Dassault Systèmes chiude il podio delle perdite, con -24% nel 2026. Che discesa agli inferi per il principale gruppo software francese! Anche qui, c'è l'IA dietro tutto ciò, ma non solo. Dassault Systèmes ha subito la sorte degli angeli caduti, stretta tra una valutazione che non tollerava intoppi e una serie di cattive notizie. Inoltre, il palese fallimento della diversificazione nella sanità non è stato ancora digerito. La debolezza in Borsa (anche qui, DSY è un coltello che cade: terzo anno consecutivo in rosso) ha fatto emergere le critiche sulla governance. La pressione ha infine spinto l'emblematico Bernard Charlès alle dimissioni, lasciando il timone a Pascal Daloz, che avrà molto lavoro da fare.

All'estremo opposto dello spettro troviamo ArcelorMittal e il suo rialzo del 35%. Il colosso dell'acciaio ha portato avanti un processo di focalizzazione e riduzione del debito che è stato notato dalla comunità finanziaria negli ultimi anni. È stato poi trascinato dal ritorno in auge dell'economia cosiddetta analogica, in contrapposizione al digitale. Fatti concreti, tangibili e controllo della fonte di approvvigionamento. I titoli dei metalli e delle miniere sono estremamente di moda ora che la sovranità passa nuovamente dalle materie prime.

Il gruppo franco-italiano dei semiconduttori STMicroelectronics (+31%) segna il suo ritorno sulla scena. A lungo tra i dimenticati del settore a causa di una esposizione troppo forte all'automotive in crisi e troppo debole al boom dell'IA, ST sta migliorando.

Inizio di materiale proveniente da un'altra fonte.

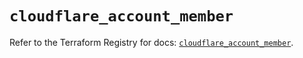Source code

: # `cloudflare_account_member`

Refer to the Terraform Registry for docs: [`cloudflare_account_member`](https://registry.terraform.io/providers/cloudflare/cloudflare/5.8.4/docs/resources/account_member).

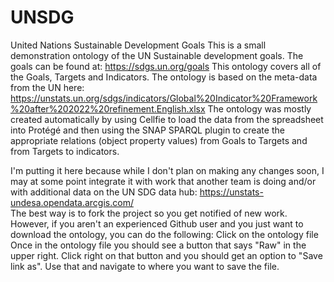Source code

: # UNSDG
United Nations Sustainable Development Goals
This is a small demonstration ontology of the UN Sustainable development goals. The goals can be found at: https://sdgs.un.org/goals 
This ontology covers all of the Goals, Targets and Indicators. The ontology is based on the meta-data from the UN here: 
https://unstats.un.org/sdgs/indicators/Global%20Indicator%20Framework%20after%202022%20refinement.English.xlsx
The ontology was mostly created automatically by using Cellfie to load the data from the spreadsheet into Protégé and then using the SNAP SPARQL plugin to create the appropriate relations (object property values) from Goals to Targets and from Targets to indicators. 

I'm putting it here because while I don't plan on making any changes soon, I may at some point integrate it with work that another team is doing and/or with additional data on the UN SDG data hub: https://unstats-undesa.opendata.arcgis.com/  
The best way is to fork the project so you get notified of new work. However, if you aren't an experienced Github user and you just want to download the ontology, you can do the following:
Click on the ontology file 
Once in the ontology file you should see a button that says "Raw" in the upper right. Click right on that button and you should get an option to "Save link as". Use that and navigate to where you want to save the file.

Il gruppo è stato vittima della classica ciclicità dei semiconduttori, senza beneficiare dell'accelerazione dei rivali potenziati dall'IA. Il punto più basso è ormai alle spalle e la traiettoria dei risultati, pur non essendo spettacolare, è in ascesa.

C'è stato un tempo in cui alcuni investitori pensavano che fosse più emozionante guardare la vernice che si asciuga piuttosto che investire nelle telecomunicazioni. Orange dimostra il contrario dall'anno scorso (+47% esclusi i dividendi nel 2025). E il 2026 è iniziato su basi elevate, con il gruppo che segna un +25%, il che lo pone al terzo posto del podio del CAC 40. Dopo aver presentato risultati convincenti negli ultimi trimestri, l'operatore è stato trainato dalla passione degli investitori per le infrastrutture, in particolare quelle che permettono il transito dei servizi IA. La probabile riduzione da quattro a tre operatori sul mercato francese, sinonimo di un possibile allentamento della pressione concorrenziale, contribuisce anch'essa alla buona salute borsistica dell'azienda.